Je m’appuyai contre le mur et fermai les yeux.

Je peinais à tenir debout. Ma tête pesait lourdement sur mes épaules, comme attirée par le sol. Je me redressai et découvris mon reflet dans le miroir de la chambre. J’eus un choc, je ne me reconnaissais pas. Devant moi, se dressait une femme à la chevelure épaisse, les sourcils noirs et le regard furieux ; cette femme me contemplait sans sourire. Je clignai l’oeil gauche, puis le droit, et me collai à la glace pour scruter mon visage. J’ouvris la bouche. Rien à faire, « je » était autre. A qui appartenait cette enveloppe corporelle ? Je fronçai le nez, plissai le front, esquissai une grimace… non, non et non. Impossible ! que s’était-il passé ? Un accès de colère sourde me gagna, je saisis le vase sur la table de nuit et le lançai avec rage sur ce reflet qui mentait. Le verre se brisa.

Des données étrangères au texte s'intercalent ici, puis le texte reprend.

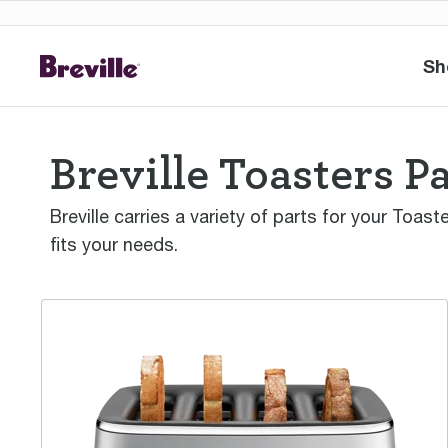
Sh
Breville Toasters P
Breville carries a variety of parts for your Toas
fits your needs.
the Eye Q™ 870 Auto 4 Slice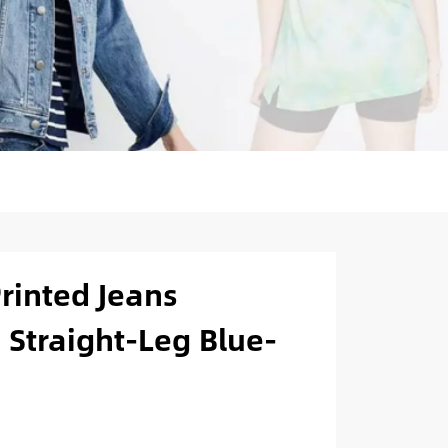
Printed Jeans
 Straight-Leg Blue-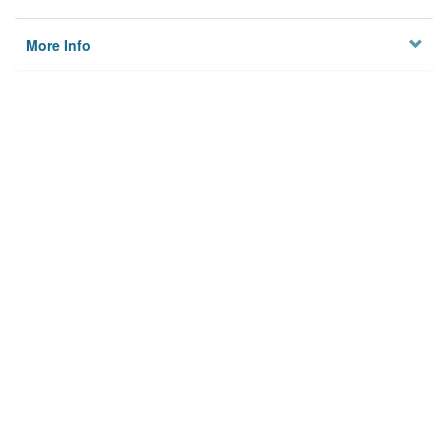
More Info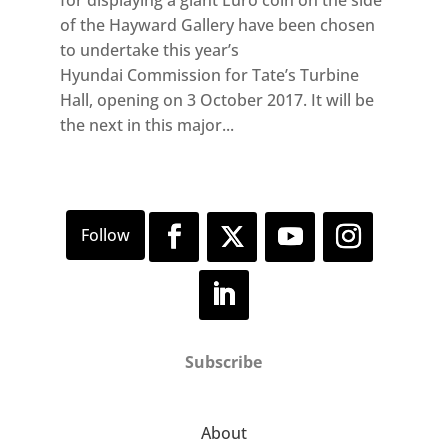
of the Hayward Gallery have been chosen
to undertake this year’s
Hyundai Commission for Tate’s Turbine
Hall, opening on 3 October 2017. It will be
the next in this major...
Subscribe
About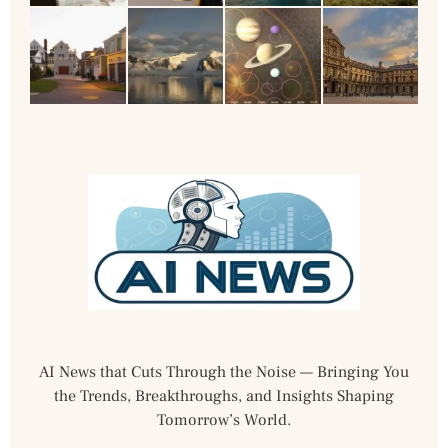
AI News that Cuts Through the Noise — Bringing You
the Trends, Breakthroughs, and Insights Shaping
Tomorrow’s World.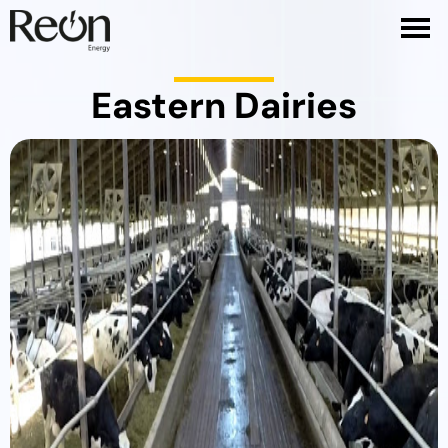
Eastern Dairies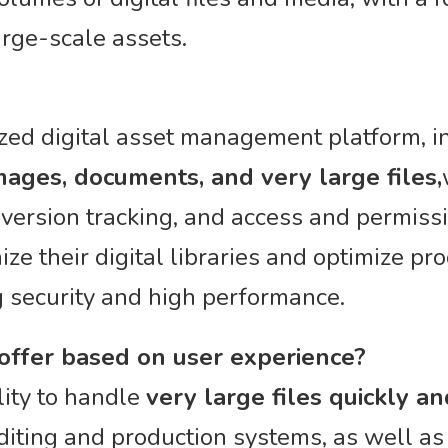
arge-scale assets.
ized digital asset management platform, 
ages, documents, and very large files,
, version tracking, and access and permiss
ze their digital libraries and optimize pr
 security and high performance.
 offer based on user experience?
lity to handle
very large files quickly and
diting and production systems, as well as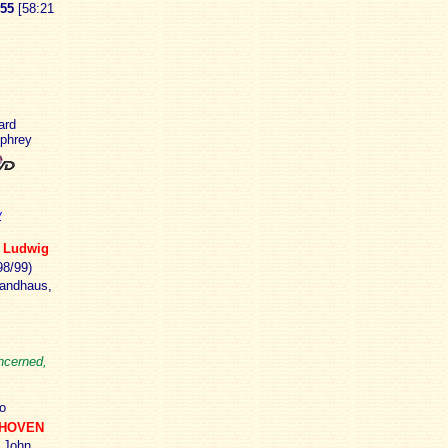
55
[58:21
ard
mphrey
w
]
Ludwig
8/99)
andhaus,
oncerned,
o
THOVEN
John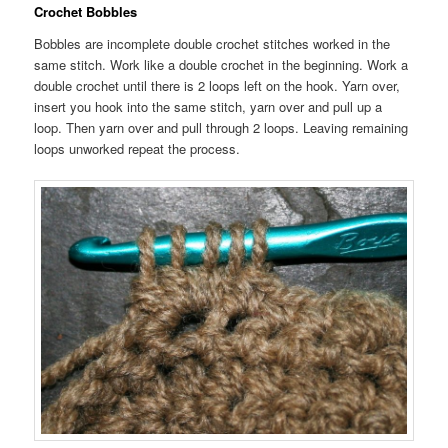
Crochet Bobbles
Bobbles are incomplete double crochet stitches worked in the
same stitch. Work like a double crochet in the beginning. Work a
double crochet until there is 2 loops left on the hook. Yarn over,
insert you hook into the same stitch, yarn over and pull up a
loop. Then yarn over and pull through 2 loops. Leaving remaining
loops unworked repeat the process.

J’habillai un corps maigre plus poilu que le mien. Je sortis avec hâte. J’appuyai sur le bouton de l’ascenseur et défaillis à la vue de mes ongles, qui ressemblaient à des griffes. Je décidai de prendre l’escalier. Je me perdis, hésitai devant les marches si raides ; je pliai les jambes et mes genoux craquèrent. Les murs se resserrèrent dangereusement, j’allais mourir étouffée. Je dévalai l’escalier en hurlant. Les portes sur les paliers s’ouvrirent les unes après les autres, laissant apparaître des visages menaçants. Je n’avais plus de foyer, où allai-je m’abriter ?
Dans la rue, l’air frais me revigora. J’inspirai profondément. Je regardai le ciel et les nuages me calmèrent ; un rouge-gorge me sourit sur un arbre. Malheureusement lorsque je repris ma route, assez vite, je fus suivie. La femme derrière moi me collait au train, et lui, le grand dégingandé qui m’observait, ne l’avais-je pas croisé sur le trottoir juste auparavant ? Que me voulaient ces gens ? Je courus sur la route au milieu des voitures qui zigzaguèrent pour m’éviter. J’entrai dans un supermarché où je me mis en boule et roulai sous les rayonnages, les marchandises se répandirent à terre. Je crus apercevoir d’autres clients mécontents imiter mon geste, pourtant je ne m’arrêtai pas.
Je croisai des passants zombies qui se pressaient vers les bouches de métro sans se voir. Je cherchais les vivants dans la foule. Mon iris ne supportait plus la lumière qui se reflétait sur les vitrines. Je m’armai d’une pierre et choisis de défoncer la devanture d’une bijouterie, assez coriace ; puis une autre, celle d’un grossiste qui céda rapidement et fut envahie par une horde de pillards, surgissant de je ne sais où ; et une nouvelle, crack ! Je fus bientôt rejointe par celles et ceux que je reconnus comme des semblables et ensemble, nous nous en donnâmes à coeur joie.
***
J’enfilai ma blouse blanche et entrai dans l’immense salle du centre de rééducation. Là, des centaines de lits s’alignaient sous les fenêtres grillagées. Je passai une main moite au sommet de mon crâne chauve et lus, distraitement, le rapport sur la dernière arrivée. Encore une. Mais qu’avaient-ils donc à péter les plombs à ce point ? Le service ne suffirait jamais à les contenir.
« Femme plutôt brune de taille moyenne aux yeux clairs, sans signe distinctif apparent. Arrivée hier à 23h, état catatonique. Demeure prostrée. La garder sous surveillance rapprochée. » Agacé par ces lignes mal rédigées qui ne m’apprenaient rien, je saisis l’ordinateur portable. Je prescrivis des électrochocs et un enfermement préventif de quelques mois. Puis, je regardai la patiente, frappé par son teint transparent et ses yeux verts éteints. J’écartai la mèche blonde qui cachait son visage et immédiatement, un élan irrépressible m’attira vers elle. Je la détaillai avec sa chevelure bouclée, elle paraissait beaucoup plus ronde et rousse qu’il y a cinq minutes. Par quel étrange phénomène se métamorphosait-elle ? Cet être ne semblait pas humain. Le désarroi me saisit à la gorge, étais-je drogué ou contaminé ? Toujours est-il que je détachai les sangles qui la maintenaient prisonnière. Je fis de même avec l’ensemble des personnes internées. J’ouvris la porte blindée à l’entrée et piquai les deux gardes d’une seringue remplie de narcotique. Dans une cavalcade vers la liberté, tout ce beau monde affranchi me piétina. Je ne parvenais pas à bouger et ne sentais plus mes membres. Seule ma pensée demeurait. Déjà mort, j’étais muré en moi-même.